◆ ABOUT THIS TASK
Please list every line of the records below that contains the string "architecture", treating uppercase and lowercase as different.

◆ RECORDS FOR THE EXERCISE
((

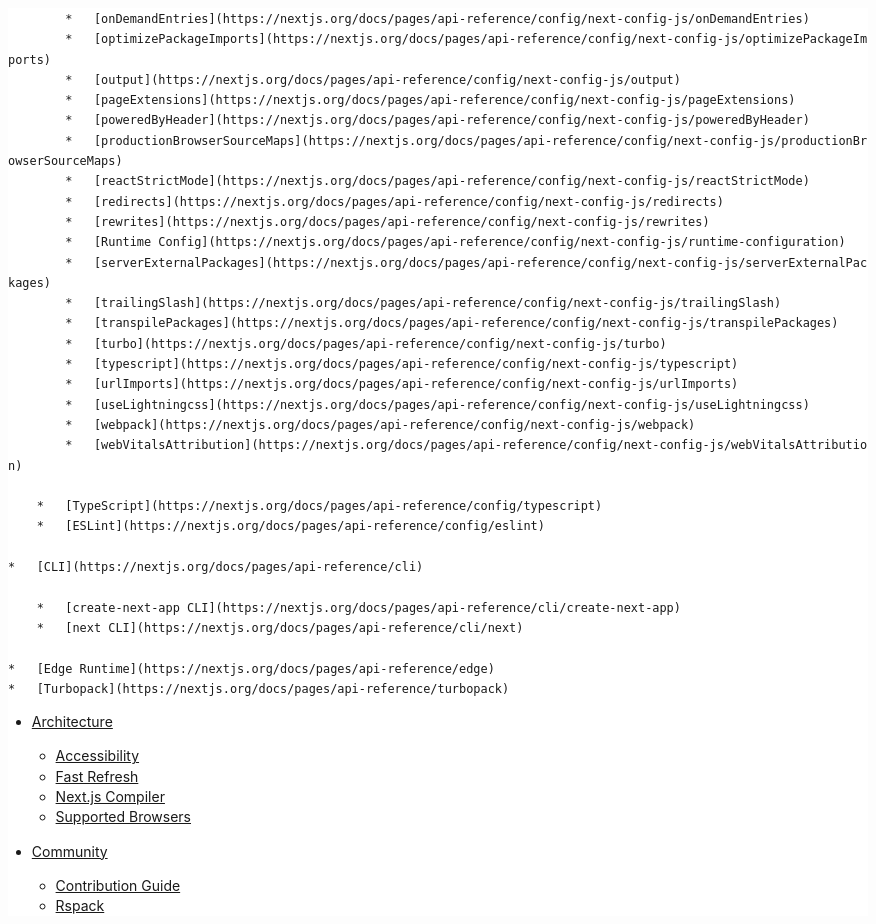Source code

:             *   [onDemandEntries](https://nextjs.org/docs/pages/api-reference/config/next-config-js/onDemandEntries)
            *   [optimizePackageImports](https://nextjs.org/docs/pages/api-reference/config/next-config-js/optimizePackageImports)
            *   [output](https://nextjs.org/docs/pages/api-reference/config/next-config-js/output)
            *   [pageExtensions](https://nextjs.org/docs/pages/api-reference/config/next-config-js/pageExtensions)
            *   [poweredByHeader](https://nextjs.org/docs/pages/api-reference/config/next-config-js/poweredByHeader)
            *   [productionBrowserSourceMaps](https://nextjs.org/docs/pages/api-reference/config/next-config-js/productionBrowserSourceMaps)
            *   [reactStrictMode](https://nextjs.org/docs/pages/api-reference/config/next-config-js/reactStrictMode)
            *   [redirects](https://nextjs.org/docs/pages/api-reference/config/next-config-js/redirects)
            *   [rewrites](https://nextjs.org/docs/pages/api-reference/config/next-config-js/rewrites)
            *   [Runtime Config](https://nextjs.org/docs/pages/api-reference/config/next-config-js/runtime-configuration)
            *   [serverExternalPackages](https://nextjs.org/docs/pages/api-reference/config/next-config-js/serverExternalPackages)
            *   [trailingSlash](https://nextjs.org/docs/pages/api-reference/config/next-config-js/trailingSlash)
            *   [transpilePackages](https://nextjs.org/docs/pages/api-reference/config/next-config-js/transpilePackages)
            *   [turbo](https://nextjs.org/docs/pages/api-reference/config/next-config-js/turbo)
            *   [typescript](https://nextjs.org/docs/pages/api-reference/config/next-config-js/typescript)
            *   [urlImports](https://nextjs.org/docs/pages/api-reference/config/next-config-js/urlImports)
            *   [useLightningcss](https://nextjs.org/docs/pages/api-reference/config/next-config-js/useLightningcss)
            *   [webpack](https://nextjs.org/docs/pages/api-reference/config/next-config-js/webpack)
            *   [webVitalsAttribution](https://nextjs.org/docs/pages/api-reference/config/next-config-js/webVitalsAttribution)

        *   [TypeScript](https://nextjs.org/docs/pages/api-reference/config/typescript)
        *   [ESLint](https://nextjs.org/docs/pages/api-reference/config/eslint)

    *   [CLI](https://nextjs.org/docs/pages/api-reference/cli)

        *   [create-next-app CLI](https://nextjs.org/docs/pages/api-reference/cli/create-next-app)
        *   [next CLI](https://nextjs.org/docs/pages/api-reference/cli/next)

    *   [Edge Runtime](https://nextjs.org/docs/pages/api-reference/edge)
    *   [Turbopack](https://nextjs.org/docs/pages/api-reference/turbopack)

*   [Architecture](https://nextjs.org/docs/architecture)

    *   [Accessibility](https://nextjs.org/docs/architecture/accessibility)
    *   [Fast Refresh](https://nextjs.org/docs/architecture/fast-refresh)
    *   [Next.js Compiler](https://nextjs.org/docs/architecture/nextjs-compiler)
    *   [Supported Browsers](https://nextjs.org/docs/architecture/supported-browsers)

*   [Community](https://nextjs.org/docs/community)

    *   [Contribution Guide](https://nextjs.org/docs/community/contribution-guide)
    *   [Rspack](https://nextjs.org/docs/community/rspack)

))

◆ TASK RESPONSE
*   [Architecture](https://nextjs.org/docs/architecture)
    *   [Accessibility](https://nextjs.org/docs/architecture/accessibility)
    *   [Fast Refresh](https://nextjs.org/docs/architecture/fast-refresh)
    *   [Next.js Compiler](https://nextjs.org/docs/architecture/nextjs-compiler)
    *   [Supported Browsers](https://nextjs.org/docs/architecture/supported-browsers)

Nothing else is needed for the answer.